Every essential service is stretched thin in this economic climate. When I was last here, I talked about those who are out of work and their dependence upon the library to prepare resumes and perform job searches. Since then, the branches have begun to feel the impact of students whose school library services have been reduced in the current climate. In this environment, library services like the homework center become even more important as teachers and parents are stretched.

Susan Hildreth will explain the calculation that she and library board made on reducing hours past a one week closure. To me, these reductions are as unacceptable as any cuts to the library’s materials budget. It would be a different story entirely if we had seen use of the libraries decrease, or if we had not invested heavily in the library’s infrastructure so as to serve greater numbers of people.

I ask the Council to decline the Mayor’s request for these cuts, and to restore the budget so that the citizens of Seattle, especially those out of work, can depend upon the tools and resources that the library offers to each of us. Thank you.

Thursday, October 1, 2009

“Plans for your welfare and not for harm, to give you a future with hope" - Jeremiah

I was very pleased to be invited for a second year by cancer survivor Julie Hillers to a lunch that supports Swedish Hospital, where she receives such excellent care. The Women's Wellness Lunch attracted around 940 people, who were presented with an extraordinary program.

Here's table captain Julie (center) listening to KOMO-TV's Kathi Goertzen, the mistress of ceremonies. From the program: "Over the past few years, Kathi has had several surgeries to deal with a recurrent non-cancerous brain tumor. She continues to recover from the effects of surgery and radiation on the nerves that control her voice, swallowing and facial movement. She has been open about her experiences and tries to help others faced with similar health challenges."

Nancy Abramson offered up her lessons learned as the featured speaker, noting that many cliches are actually true. She wittily used nearly every cliche I have ever heard in describing how much she had learned (and gained) from cancer.

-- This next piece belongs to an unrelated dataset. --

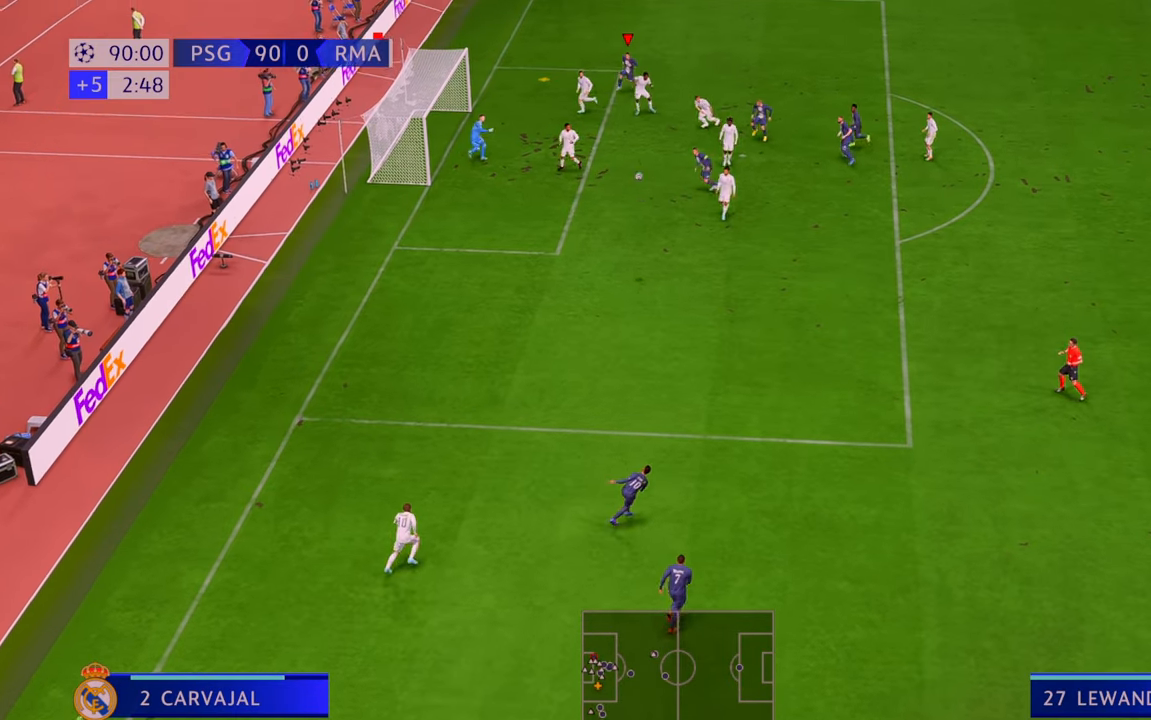
{"buttons": [], "left_stick": "left", "right_stick": "center", "events": [[100, "B", "up"]]}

Finally, a note about the lunch's chair, the estimable florist Martha Harris, a non-Hodgkins lymphoma survivor. Martha appeared in person rather than on video because she developed a cold last week that kept her from having a (second) pulmonary transplant today. She will be in the thick of that surgery tomorrow. I was so shocked to hear that news that I indeed hope I understood it properly. She reminded us all that funds raised at today's lunch will help raise the $4 million more needed for the True Family Women's Cancer Center that Swedish is building. All cancer providers will, for the first time, be housed in the same place.

The blessing was offered beautifully by Father Paul Fitterer, who found some of the most elegant and moving passages from the prophet Jeremiah to cite and reflect upon.

But it was oncologist Dr. Hank Kaplan who drove home a key point: today, every cancer patient has options, has cards to play and, most importantly, should have hope. This is a man who changes every person he touches, and offers a combination of realism and hope that must surely be compelling.

I hope that Julie will invite me back again next year.